Moore has also shown a certain blindness when it comes to Canada. On Jon Stewart’s The Daily Show, Moore pointed favourably to Canada for not invading other countries and for operating a healthcare system Moore believes the US should adopt.

Canada’s healthcare system, while preferable to that of the US, still comes up short against Cuba’s. Moore explored the relative merits of the US, Canadian and Cuban healthcare systems in a “healthcare Olympics” segment of his former TV program TV Nation. While network censors forced Moore to declare Canada the winner, the film-maker admitted that Cuba had really won. If Cuba’s system is better (and it is) why endorse Canada’s?

As to Moore’s lionizing Canada for not invading other countries, he’s under the spell of an illusion.

•Canada took part in the UN “police action” in Korea in the 50s, which saw a US-led coalition invade the Korean peninsula to put down a national liberation movement operating in both the north and south.

•Canada is part of a force that invaded Haiti after its president, Jean Bertrand Aristide, was ousted by US intrigues.

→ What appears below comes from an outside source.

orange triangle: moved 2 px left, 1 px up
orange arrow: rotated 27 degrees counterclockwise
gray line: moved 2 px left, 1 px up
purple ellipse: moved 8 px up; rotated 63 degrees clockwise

•Canadian troops are occupying Afghanistan. Since US forces kicked down the door, and were never invited in, Canada’s occupation – which frees up US military resources to concentrate on the occupation of Iraq — is in any practical sense an invasion.

It might also be pointed out that Canada doesn’t play in the same league as the US and Britain when it comes to invading other countries, not because Canadians are peace-loving, but because Canada doesn’t have the military heft to mimic its neighbour to the south. Canada is driven by the same profit-making imperatives that impel US and British policy makers to use force, subversion, economic pressure, diplomacy and civil society to secure export and investment opportunities in other countries. Had Canada its neighbor’s military muscle it would just as ardently use bombers, missiles and tanks to kick down foreign doors.

Moore’s film, Sicko, is to be commended for the entertaining and engaging way it addresses an important issue. But the film-maker’s high-school civics class understanding of system, and his naïve illusions about Canada, leave much to be desired.